Exercise passage:
There Goes the Neighborhood- Slum Relocation and Sustaining Communities

Photo courtesy of BBC News.

In a recent BBC News special, economist Paul Mason took viewers on a tour of Estero de San Miguel, a slum located in Manila, Philippines. In a dark and overcrowded tunnel under a bridge, he saw the contradictions of life in slums on every corner: Business college graduates manning kiosks in self-built corner shops, an active community police force surveying the haphazardly constructed homes over trash-infested waters, and the juxtaposition of “wrap and throw” methods of sewage disposal next to a busy internet café.

Despite squalor conditions and stark contradictions, residents are fighting for their small piece of Manila real estate. But, as Mason’s report and videos show, these communities are fighting for more than land and real estate – a common theme in the vast majority of slum relocations.

The fight to stay in the slum is driven by the changes that come along with slum upgrading and relocation:

  • Employment- The relocation efforts highlighted in this story moved residents roughly 4 hours outside of Manila with scant opportunities for jobs nearby the new communities. Slum relocation often involves displacing residents from dense city centers near their jobs to far, outlying suburbs from which they travel long hours, often with costlier commutes.

Source information:
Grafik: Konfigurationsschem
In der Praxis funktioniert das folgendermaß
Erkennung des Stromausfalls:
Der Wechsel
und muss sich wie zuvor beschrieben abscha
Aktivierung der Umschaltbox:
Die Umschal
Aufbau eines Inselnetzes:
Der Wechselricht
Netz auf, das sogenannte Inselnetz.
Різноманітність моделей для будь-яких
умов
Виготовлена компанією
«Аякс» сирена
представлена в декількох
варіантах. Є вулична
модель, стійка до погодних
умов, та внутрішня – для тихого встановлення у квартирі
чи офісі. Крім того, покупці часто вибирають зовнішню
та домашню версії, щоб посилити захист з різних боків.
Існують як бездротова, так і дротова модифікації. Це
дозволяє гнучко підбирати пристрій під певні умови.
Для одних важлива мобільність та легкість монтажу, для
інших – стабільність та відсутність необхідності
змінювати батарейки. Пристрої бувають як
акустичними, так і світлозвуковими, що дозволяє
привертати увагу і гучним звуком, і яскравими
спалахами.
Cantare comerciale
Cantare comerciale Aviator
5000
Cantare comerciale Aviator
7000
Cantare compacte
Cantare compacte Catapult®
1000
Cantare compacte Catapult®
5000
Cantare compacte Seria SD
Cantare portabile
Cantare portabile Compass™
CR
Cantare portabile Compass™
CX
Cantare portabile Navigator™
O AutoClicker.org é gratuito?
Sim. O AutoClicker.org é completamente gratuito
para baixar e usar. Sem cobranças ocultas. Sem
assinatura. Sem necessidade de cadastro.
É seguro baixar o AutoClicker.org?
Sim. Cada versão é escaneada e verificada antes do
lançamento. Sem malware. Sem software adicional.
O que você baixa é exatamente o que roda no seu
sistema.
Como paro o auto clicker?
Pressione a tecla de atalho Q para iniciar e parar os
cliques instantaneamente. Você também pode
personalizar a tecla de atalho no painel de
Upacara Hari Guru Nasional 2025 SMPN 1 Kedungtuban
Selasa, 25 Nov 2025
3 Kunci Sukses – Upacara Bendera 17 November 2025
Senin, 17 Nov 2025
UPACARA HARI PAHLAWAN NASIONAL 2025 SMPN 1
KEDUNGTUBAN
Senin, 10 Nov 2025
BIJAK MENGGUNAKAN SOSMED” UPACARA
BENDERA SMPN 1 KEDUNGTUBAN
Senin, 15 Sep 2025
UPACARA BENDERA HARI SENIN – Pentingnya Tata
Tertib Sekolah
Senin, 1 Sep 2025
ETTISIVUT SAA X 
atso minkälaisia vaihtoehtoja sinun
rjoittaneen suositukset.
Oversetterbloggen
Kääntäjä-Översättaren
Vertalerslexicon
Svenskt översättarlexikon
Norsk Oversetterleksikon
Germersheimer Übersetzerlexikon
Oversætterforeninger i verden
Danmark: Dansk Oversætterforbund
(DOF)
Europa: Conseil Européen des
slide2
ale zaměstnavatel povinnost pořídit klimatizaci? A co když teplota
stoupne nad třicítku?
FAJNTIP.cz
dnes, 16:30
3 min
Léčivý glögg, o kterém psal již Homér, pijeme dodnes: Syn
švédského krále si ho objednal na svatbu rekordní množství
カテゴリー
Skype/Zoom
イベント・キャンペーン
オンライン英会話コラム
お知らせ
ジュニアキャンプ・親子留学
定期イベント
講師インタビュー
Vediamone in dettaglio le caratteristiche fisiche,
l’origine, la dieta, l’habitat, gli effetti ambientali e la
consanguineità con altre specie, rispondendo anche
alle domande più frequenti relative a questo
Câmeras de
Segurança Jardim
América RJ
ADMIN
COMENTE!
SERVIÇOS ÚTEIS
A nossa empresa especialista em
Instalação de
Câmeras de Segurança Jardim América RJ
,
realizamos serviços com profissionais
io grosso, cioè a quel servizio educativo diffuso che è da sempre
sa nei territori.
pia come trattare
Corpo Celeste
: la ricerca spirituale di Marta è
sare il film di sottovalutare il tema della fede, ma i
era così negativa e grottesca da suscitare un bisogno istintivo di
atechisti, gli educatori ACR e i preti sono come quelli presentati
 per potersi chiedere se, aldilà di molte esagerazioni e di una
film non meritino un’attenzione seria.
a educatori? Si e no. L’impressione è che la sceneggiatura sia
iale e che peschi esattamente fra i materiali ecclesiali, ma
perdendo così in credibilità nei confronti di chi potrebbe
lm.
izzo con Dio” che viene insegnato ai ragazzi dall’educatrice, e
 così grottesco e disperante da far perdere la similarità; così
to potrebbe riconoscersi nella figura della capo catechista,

Activity list:
[1] Translate this sentence from the slum relocation article into Spanish: "Despite squalor conditions and stark contradictions, residents are fighting for their small piece of Manila real estate."
[2] Pick up the slum relocation article after its final sentence and keep writing it.

Answers to the exercise:
[1] A pesar de las condiciones de miseria y las marcadas contradicciones, los residentes luchan por su pequeño pedazo de bienes raíces en Manila.

[2]
  • Infrastructure- In this relocation, the community didn’t have electricity connections nor public transport access. It’s common for relocated slumdwellers to lack transit access, sometimes even connecting roads, to the city center. In the case of this relocated Afghani village, recently reported in the New York Times, residents rely on infrequent buses traveling on dirt roads for nearly an hour just to go grocery shopping.
  • Community degradation- As we are seeing in the case of Brazil’s slum upgrading, reported in, with plans in preparation for the World Cup and the Olympic games comes concerns ranging from lack of planning and investment in maintenance to a decline in public space to neighborhood gentrification. Poor people use established social networks as a safety net. When relocations happen, that social capital is often lost.

While Mason asks the question, “Do we have to learn to live with slums?” in current practices of slum clearance, we have to ask the question of how to upgrade slums and rehabilitate those communities. From India to Kenya to Ecuador, the idea of rehabilitating slumdwellers in situ is not just about responding to housing shortages, but also about equity and urban community building. Municipalities and real estate developers have to work together to keep more people in the city, with their communities, near their jobs, while allowing developers to still earn an appropriate profit on rehabilitated land.

For more, listen to Paul Mason’s “Slums 101″ session on BBC Radio 4.

Edited by Lenora Suki.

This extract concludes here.